Until now, WADA officials have been quiet about the details of the new EPO gene doping test being used in Rio. Developed by Anna Baoutina, a molecular biologist at Australia’s National Measurement Institute who used to work in Russia her test has two parts.
The first part checks for the virus a scientist would use to deliver the new DNA to the body. Viruses are a good vector for gene delivery, after all that’s already how they work, so it’s just a matter of replacing the viral genetic material with whatever you want to insert.
The second part of the test sequences a person’s EPO genes. A normal stretch of DNA in the body has sequences called introns between the genes that produce the EPO protein. But an artificial DNA sequence has all the genes right next to each other – no introns.
“This sequence that you introduce in gene therapy looks different than the one in your body,” Sundberg says.
All this sequencing introduces a new level of complexity into drug testing. It takes a lot more technology and expertise to look for genes such as sequencing machines, computers, and the people who know how to use it all, than it does to hunt for chemical byproducts in blood or urine.
For Rio, all the samples have to go to Sydney – to the only lab in the world that can run the test and the results won’t be available until a month or two later, which could get tricky if a medalist turns out to have used genetic modification eight weeks after the Games finish.
Furthermore EPO isn’t the only gene a doper could enhance. They might try for insulin growth factor to boost muscle growth, or vascular endothelial growth factor, which makes more blood vessels in the heart and many, many more besides.
But that’s why it makes sense for WADA to try to get out in front of the oncoming onslaught. Technicians from the agency just retested several hundred samples from the 2008 Beijing and 2012 London Olympics using methods that weren’t available back then. Nearly 8 percent came back positive for metabolites of various steroids, much worse than the 1 percent failure rate reported after the Games.
“That’s probably a more accurate figure,” says Arne Ljungqvist, former chairman of the International Olympic Committee’s medical commission and former WADA vice president who also spoke in Manchester.
“But it means nine of 10 athletes are clean.”

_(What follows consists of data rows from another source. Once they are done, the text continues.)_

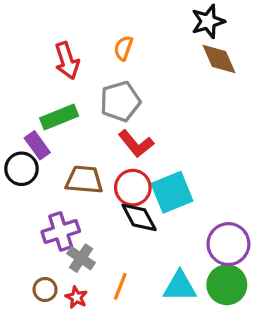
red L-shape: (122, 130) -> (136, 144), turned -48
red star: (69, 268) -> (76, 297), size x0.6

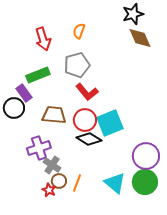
black diamond: (139, 217) -> (89, 139), turned -30
cyan triangle: (180, 286) -> (115, 183), turned 40
brown circle: (45, 289) -> (59, 181), moved

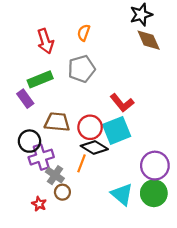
red L-shape: (87, 92) -> (122, 103), moved
black circle: (14, 108) -> (29, 141), moved
orange line: (77, 183) -> (82, 163), moved
red star: (49, 190) -> (39, 204), moved

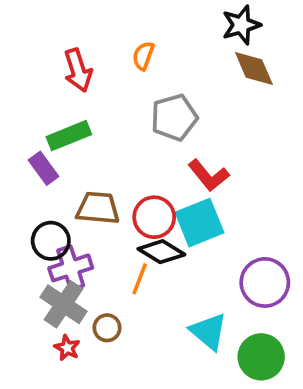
gray pentagon: (82, 69) -> (174, 117), moved
gray cross: (55, 175) -> (63, 304), moved, size x1.4
green circle: (154, 193) -> (261, 357), moved

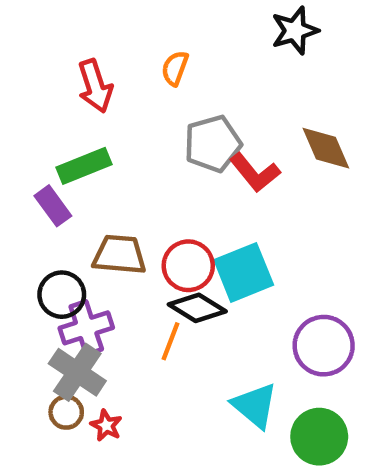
brown diamond: (254, 68) -> (326, 148), moved
red L-shape: (209, 175) -> (255, 173), moved
brown circle: (107, 328) -> (66, 412), moved
red star: (67, 348) -> (106, 426), moved

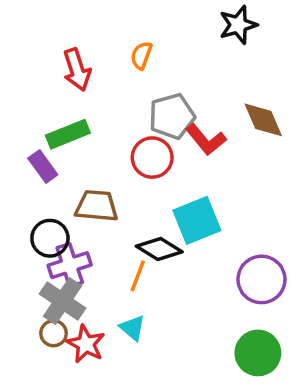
red circle: (188, 266) -> (152, 158), moved
cyan triangle: (255, 406) -> (132, 328), moved, size x0.7
red star: (106, 426) -> (86, 344), size x1.5

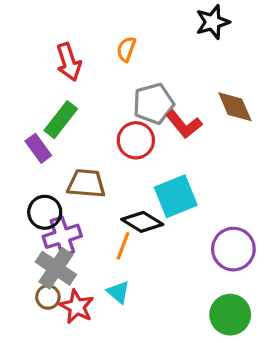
green rectangle: (68, 134) -> (61, 120), turned -30

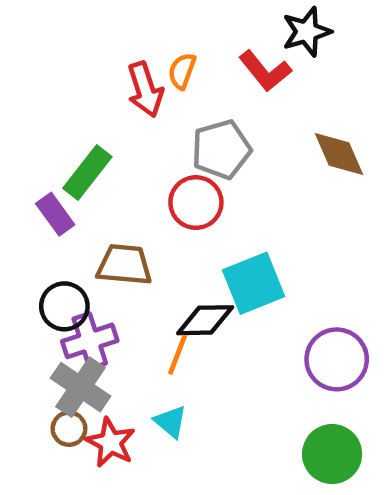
red arrow: (69, 62) -> (145, 89), moved
red L-shape: (184, 124) -> (265, 71), moved
black diamond: (142, 222) -> (205, 320), turned -33

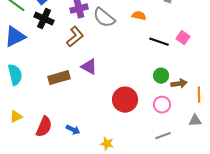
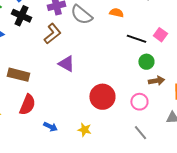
green circle: (161, 76) -> (146, 62), moved
brown rectangle: (59, 78) -> (18, 75), moved, turned 30
red semicircle: (44, 127) -> (27, 105), moved
gray line: (163, 136) -> (140, 133), turned 70
yellow star: (107, 144) -> (84, 130), moved

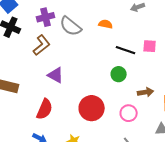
pink square: (160, 35) -> (150, 46), turned -32
green circle: (146, 62) -> (119, 74), moved
red semicircle: (27, 105) -> (45, 109), moved

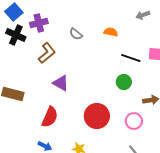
purple cross: (46, 17) -> (39, 23), moved
gray semicircle: (71, 26) -> (76, 34), size x0.6

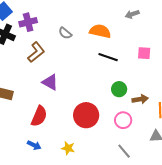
orange semicircle: (111, 32) -> (100, 31), size x1.5
black line: (131, 58) -> (108, 57), moved
green circle: (124, 82) -> (119, 89), moved

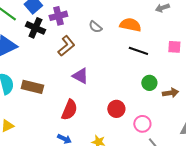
red circle: (86, 115) -> (116, 109), size x0.7
pink circle: (123, 120) -> (142, 124), moved

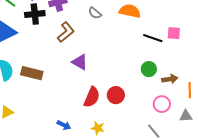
black cross: (35, 28) -> (35, 14), turned -30
black line: (138, 51) -> (153, 38), moved
red semicircle: (69, 110) -> (92, 97), moved
pink circle: (142, 124) -> (162, 104), moved

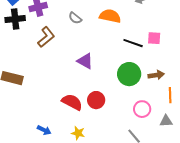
purple triangle: (80, 62) -> (85, 61), moved
green circle: (149, 69) -> (129, 74), size x1.5
brown arrow: (170, 79) -> (156, 75), moved
red semicircle: (92, 97) -> (72, 102), turned -85

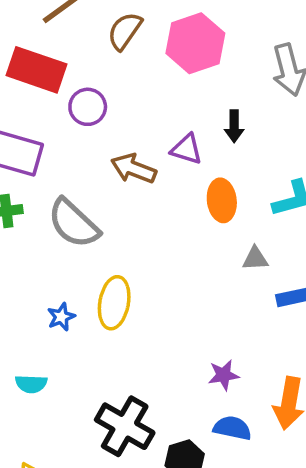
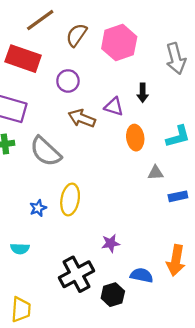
purple circle: (88, 107) -> (68, 81), moved
purple star: (224, 375) -> (111, 243), moved
black cross: (125, 426) -> (76, 274), turned 32

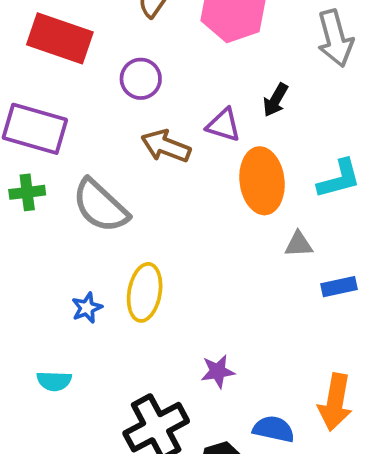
black arrow: (143, 93) -> (275, 100), turned 30
orange ellipse: (135, 138) -> (262, 181), size x1.4

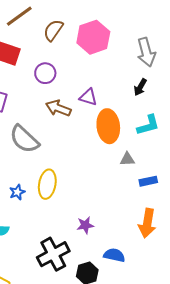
black arrow: (275, 100) -> (140, 87), moved
orange arrow: (335, 402) -> (147, 223), moved

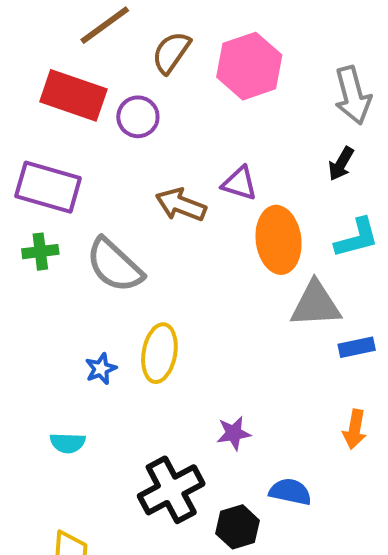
purple circle: (45, 73) -> (138, 117), moved
gray triangle: (127, 159) -> (316, 304), size x1.8
orange arrow: (147, 223) -> (355, 429), size x0.7

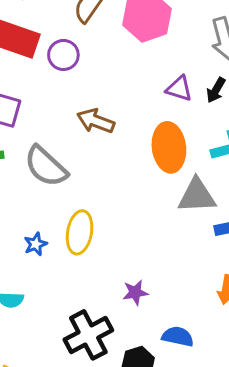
purple triangle: (239, 183) -> (179, 89), moved

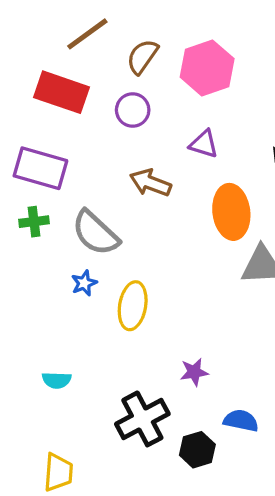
purple circle: (63, 55) -> (133, 110), moved
purple triangle: (179, 89) -> (204, 144), moved
blue star: (36, 244) -> (84, 283), moved

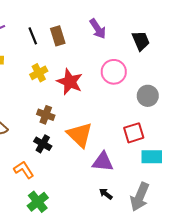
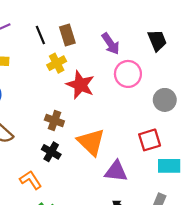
purple arrow: (98, 29) -> (111, 44), moved
yellow cross: (39, 73) -> (57, 63), moved

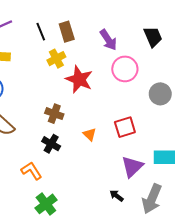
red square: (150, 140) -> (125, 127), moved
orange triangle: (91, 142) -> (90, 134), size x0.5
purple triangle: (116, 171) -> (132, 167), moved, turned -50

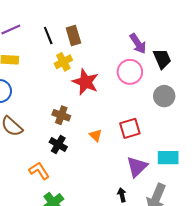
black trapezoid: (153, 37) -> (162, 59), moved
purple arrow: (108, 40) -> (138, 44), moved
black arrow: (117, 196) -> (122, 195), turned 40

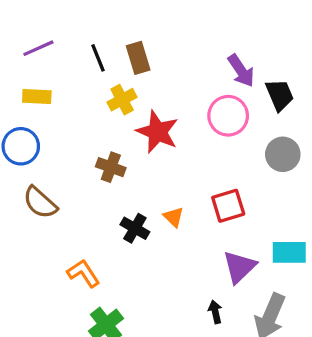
brown cross: (61, 115) -> (111, 167), moved
black cross: (58, 144) -> (135, 228), moved

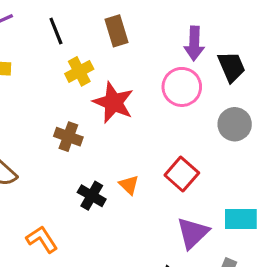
brown rectangle: (138, 58) -> (117, 31), moved
purple arrow: (241, 71) -> (194, 43), turned 36
red square: (228, 206) -> (182, 174), turned -32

So the arms race continues and we can be certain of one thing – it won’t be long until we see headlines about the discovery of the first gene cheat, then, perhaps, drug cheats will become a thing of the past… but that’s not the end of the story. What happens when the first designer babies are born – people whose DNA has never been modified because it was handed down by their parents? As we race headlong into the age of genetic manipulation and engineering the only thing that we know is that this things are about to get much, much more complicated and I for one look forwards to watching the first olympian to break the 5 second 100m sprint record.